=== Section Start ===

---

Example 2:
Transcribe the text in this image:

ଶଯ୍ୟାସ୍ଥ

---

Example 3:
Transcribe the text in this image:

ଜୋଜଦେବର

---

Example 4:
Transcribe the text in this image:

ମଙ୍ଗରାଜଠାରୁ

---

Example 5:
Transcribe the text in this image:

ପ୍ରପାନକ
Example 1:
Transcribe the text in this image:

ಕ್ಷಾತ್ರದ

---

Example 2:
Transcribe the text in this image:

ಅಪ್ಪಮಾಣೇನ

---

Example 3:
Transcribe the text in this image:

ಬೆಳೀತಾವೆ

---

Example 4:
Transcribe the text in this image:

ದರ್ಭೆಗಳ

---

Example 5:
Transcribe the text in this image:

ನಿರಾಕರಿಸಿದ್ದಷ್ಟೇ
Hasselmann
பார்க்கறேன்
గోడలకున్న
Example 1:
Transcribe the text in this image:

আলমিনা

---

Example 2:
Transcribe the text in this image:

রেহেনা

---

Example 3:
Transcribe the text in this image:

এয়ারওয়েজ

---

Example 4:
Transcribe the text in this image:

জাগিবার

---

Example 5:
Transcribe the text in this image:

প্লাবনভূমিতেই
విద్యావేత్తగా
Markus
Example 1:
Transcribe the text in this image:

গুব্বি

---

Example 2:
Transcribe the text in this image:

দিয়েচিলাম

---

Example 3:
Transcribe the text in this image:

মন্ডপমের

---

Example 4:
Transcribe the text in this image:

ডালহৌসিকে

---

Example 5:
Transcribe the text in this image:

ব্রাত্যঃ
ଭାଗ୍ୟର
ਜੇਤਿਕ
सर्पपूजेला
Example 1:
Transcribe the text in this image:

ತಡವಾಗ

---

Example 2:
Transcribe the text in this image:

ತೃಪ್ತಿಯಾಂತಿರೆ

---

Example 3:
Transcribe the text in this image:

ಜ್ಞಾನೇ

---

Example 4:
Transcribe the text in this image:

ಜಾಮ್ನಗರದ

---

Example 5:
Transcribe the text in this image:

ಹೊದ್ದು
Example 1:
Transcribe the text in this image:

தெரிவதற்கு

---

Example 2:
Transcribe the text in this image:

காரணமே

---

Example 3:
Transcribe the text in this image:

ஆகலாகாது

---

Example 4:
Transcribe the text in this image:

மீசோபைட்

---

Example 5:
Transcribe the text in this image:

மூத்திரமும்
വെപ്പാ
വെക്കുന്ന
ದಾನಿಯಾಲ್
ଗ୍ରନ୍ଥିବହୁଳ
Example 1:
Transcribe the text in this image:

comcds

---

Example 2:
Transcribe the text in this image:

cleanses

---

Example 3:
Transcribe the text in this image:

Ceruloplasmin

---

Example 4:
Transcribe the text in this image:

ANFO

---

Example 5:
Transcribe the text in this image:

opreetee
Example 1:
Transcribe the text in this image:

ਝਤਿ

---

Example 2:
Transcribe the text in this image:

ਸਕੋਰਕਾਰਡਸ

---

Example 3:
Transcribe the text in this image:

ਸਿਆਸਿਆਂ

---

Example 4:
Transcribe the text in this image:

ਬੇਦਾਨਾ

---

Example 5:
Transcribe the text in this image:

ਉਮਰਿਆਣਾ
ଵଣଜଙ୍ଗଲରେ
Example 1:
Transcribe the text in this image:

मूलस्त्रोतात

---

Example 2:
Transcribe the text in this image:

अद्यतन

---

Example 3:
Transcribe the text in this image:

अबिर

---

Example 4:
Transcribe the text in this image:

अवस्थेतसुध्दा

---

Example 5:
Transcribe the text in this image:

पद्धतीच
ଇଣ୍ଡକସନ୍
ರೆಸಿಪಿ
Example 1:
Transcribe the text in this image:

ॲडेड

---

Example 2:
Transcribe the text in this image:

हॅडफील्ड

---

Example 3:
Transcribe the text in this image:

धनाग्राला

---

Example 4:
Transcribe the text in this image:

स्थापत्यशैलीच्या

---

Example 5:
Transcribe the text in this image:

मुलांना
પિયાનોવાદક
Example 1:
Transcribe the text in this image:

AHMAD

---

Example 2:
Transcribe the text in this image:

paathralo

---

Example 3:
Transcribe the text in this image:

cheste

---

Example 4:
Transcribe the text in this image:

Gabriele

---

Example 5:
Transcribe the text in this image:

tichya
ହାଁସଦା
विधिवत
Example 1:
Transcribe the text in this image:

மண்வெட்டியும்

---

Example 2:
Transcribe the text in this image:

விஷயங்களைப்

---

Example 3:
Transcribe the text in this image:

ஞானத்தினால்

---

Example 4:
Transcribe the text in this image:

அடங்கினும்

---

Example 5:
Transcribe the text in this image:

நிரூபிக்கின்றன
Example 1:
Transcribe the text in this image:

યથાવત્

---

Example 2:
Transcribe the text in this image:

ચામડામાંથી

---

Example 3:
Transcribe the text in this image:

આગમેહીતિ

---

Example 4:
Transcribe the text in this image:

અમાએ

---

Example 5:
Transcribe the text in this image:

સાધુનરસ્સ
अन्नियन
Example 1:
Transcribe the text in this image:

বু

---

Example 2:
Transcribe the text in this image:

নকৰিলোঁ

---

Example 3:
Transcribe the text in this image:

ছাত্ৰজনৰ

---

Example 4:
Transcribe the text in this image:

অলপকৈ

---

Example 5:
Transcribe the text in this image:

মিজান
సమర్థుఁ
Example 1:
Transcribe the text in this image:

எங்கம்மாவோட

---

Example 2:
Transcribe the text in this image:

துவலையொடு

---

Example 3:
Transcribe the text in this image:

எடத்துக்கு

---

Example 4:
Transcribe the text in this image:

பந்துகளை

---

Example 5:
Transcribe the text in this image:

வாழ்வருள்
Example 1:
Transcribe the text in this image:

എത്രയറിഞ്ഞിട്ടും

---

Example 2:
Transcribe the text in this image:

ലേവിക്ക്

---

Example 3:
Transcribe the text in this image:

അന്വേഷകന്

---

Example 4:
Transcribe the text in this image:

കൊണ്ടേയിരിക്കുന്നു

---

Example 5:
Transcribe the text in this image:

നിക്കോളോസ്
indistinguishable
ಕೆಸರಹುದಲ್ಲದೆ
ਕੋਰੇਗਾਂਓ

=== Section End ===

Every record above needs to be returned in full, exactly.

---

Example 2:
Transcribe the text in this image:

ଶଯ୍ୟାସ୍ଥ

---

Example 3:
Transcribe the text in this image:

ଜୋଜଦେବର

---

Example 4:
Transcribe the text in this image:

ମଙ୍ଗରାଜଠାରୁ

---

Example 5:
Transcribe the text in this image:

ପ୍ରପାନକ
Example 1:
Transcribe the text in this image:

ಕ್ಷಾತ್ರದ

---

Example 2:
Transcribe the text in this image:

ಅಪ್ಪಮಾಣೇನ

---

Example 3:
Transcribe the text in this image:

ಬೆಳೀತಾವೆ

---

Example 4:
Transcribe the text in this image:

ದರ್ಭೆಗಳ

---

Example 5:
Transcribe the text in this image:

ನಿರಾಕರಿಸಿದ್ದಷ್ಟೇ
Hasselmann
பார்க்கறேன்
గోడలకున్న
Example 1:
Transcribe the text in this image:

আলমিনা

---

Example 2:
Transcribe the text in this image:

রেহেনা

---

Example 3:
Transcribe the text in this image:

এয়ারওয়েজ

---

Example 4:
Transcribe the text in this image:

জাগিবার

---

Example 5:
Transcribe the text in this image:

প্লাবনভূমিতেই
విద్యావేత్తగా
Markus
Example 1:
Transcribe the text in this image:

গুব্বি

---

Example 2:
Transcribe the text in this image:

দিয়েচিলাম

---

Example 3:
Transcribe the text in this image:

মন্ডপমের

---

Example 4:
Transcribe the text in this image:

ডালহৌসিকে

---

Example 5:
Transcribe the text in this image:

ব্রাত্যঃ
ଭାଗ୍ୟର
ਜੇਤਿਕ
सर्पपूजेला
Example 1:
Transcribe the text in this image:

ತಡವಾಗ

---

Example 2:
Transcribe the text in this image:

ತೃಪ್ತಿಯಾಂತಿರೆ

---

Example 3:
Transcribe the text in this image:

ಜ್ಞಾನೇ

---

Example 4:
Transcribe the text in this image:

ಜಾಮ್ನಗರದ

---

Example 5:
Transcribe the text in this image:

ಹೊದ್ದು
Example 1:
Transcribe the text in this image:

தெரிவதற்கு

---

Example 2:
Transcribe the text in this image:

காரணமே

---

Example 3:
Transcribe the text in this image:

ஆகலாகாது

---

Example 4:
Transcribe the text in this image:

மீசோபைட்

---

Example 5:
Transcribe the text in this image:

மூத்திரமும்
വെപ്പാ
വെക്കുന്ന
ದಾನಿಯಾಲ್
ଗ୍ରନ୍ଥିବହୁଳ
Example 1:
Transcribe the text in this image:

comcds

---

Example 2:
Transcribe the text in this image:

cleanses

---

Example 3:
Transcribe the text in this image:

Ceruloplasmin

---

Example 4:
Transcribe the text in this image:

ANFO

---

Example 5:
Transcribe the text in this image:

opreetee
Example 1:
Transcribe the text in this image:

ਝਤਿ

---

Example 2:
Transcribe the text in this image:

ਸਕੋਰਕਾਰਡਸ

---

Example 3:
Transcribe the text in this image:

ਸਿਆਸਿਆਂ

---

Example 4:
Transcribe the text in this image:

ਬੇਦਾਨਾ

---

Example 5:
Transcribe the text in this image:

ਉਮਰਿਆਣਾ
ଵଣଜଙ୍ଗଲରେ
Example 1:
Transcribe the text in this image:

मूलस्त्रोतात

---

Example 2:
Transcribe the text in this image:

अद्यतन

---

Example 3:
Transcribe the text in this image:

अबिर

---

Example 4:
Transcribe the text in this image:

अवस्थेतसुध्दा

---

Example 5:
Transcribe the text in this image:

पद्धतीच
ଇଣ୍ଡକସନ୍
ರೆಸಿಪಿ
Example 1:
Transcribe the text in this image:

ॲडेड

---

Example 2:
Transcribe the text in this image:

हॅडफील्ड

---

Example 3:
Transcribe the text in this image:

धनाग्राला

---

Example 4:
Transcribe the text in this image:

स्थापत्यशैलीच्या

---

Example 5:
Transcribe the text in this image:

मुलांना
પિયાનોવાદક
Example 1:
Transcribe the text in this image:

AHMAD

---

Example 2:
Transcribe the text in this image:

paathralo

---

Example 3:
Transcribe the text in this image:

cheste

---

Example 4:
Transcribe the text in this image:

Gabriele

---

Example 5:
Transcribe the text in this image:

tichya
ହାଁସଦା
विधिवत
Example 1:
Transcribe the text in this image:

மண்வெட்டியும்

---

Example 2:
Transcribe the text in this image:

விஷயங்களைப்

---

Example 3:
Transcribe the text in this image:

ஞானத்தினால்

---

Example 4:
Transcribe the text in this image:

அடங்கினும்

---

Example 5:
Transcribe the text in this image:

நிரூபிக்கின்றன
Example 1:
Transcribe the text in this image:

યથાવત્

---

Example 2:
Transcribe the text in this image:

ચામડામાંથી

---

Example 3:
Transcribe the text in this image:

આગમેહીતિ

---

Example 4:
Transcribe the text in this image:

અમાએ

---

Example 5:
Transcribe the text in this image:

સાધુનરસ્સ
अन्नियन
Example 1:
Transcribe the text in this image:

বু

---

Example 2:
Transcribe the text in this image:

নকৰিলোঁ

---

Example 3:
Transcribe the text in this image:

ছাত্ৰজনৰ

---

Example 4:
Transcribe the text in this image:

অলপকৈ

---

Example 5:
Transcribe the text in this image:

মিজান
సమర్థుఁ
Example 1:
Transcribe the text in this image:

எங்கம்மாவோட

---

Example 2:
Transcribe the text in this image:

துவலையொடு

---

Example 3:
Transcribe the text in this image:

எடத்துக்கு

---

Example 4:
Transcribe the text in this image:

பந்துகளை

---

Example 5:
Transcribe the text in this image:

வாழ்வருள்
Example 1:
Transcribe the text in this image:

എത്രയറിഞ്ഞിട്ടും

---

Example 2:
Transcribe the text in this image:

ലേവിക്ക്

---

Example 3:
Transcribe the text in this image:

അന്വേഷകന്

---

Example 4:
Transcribe the text in this image:

കൊണ്ടേയിരിക്കുന്നു

---

Example 5:
Transcribe the text in this image:

നിക്കോളോസ്
indistinguishable
ಕೆಸರಹುದಲ್ಲದೆ
ਕੋਰੇਗਾਂਓ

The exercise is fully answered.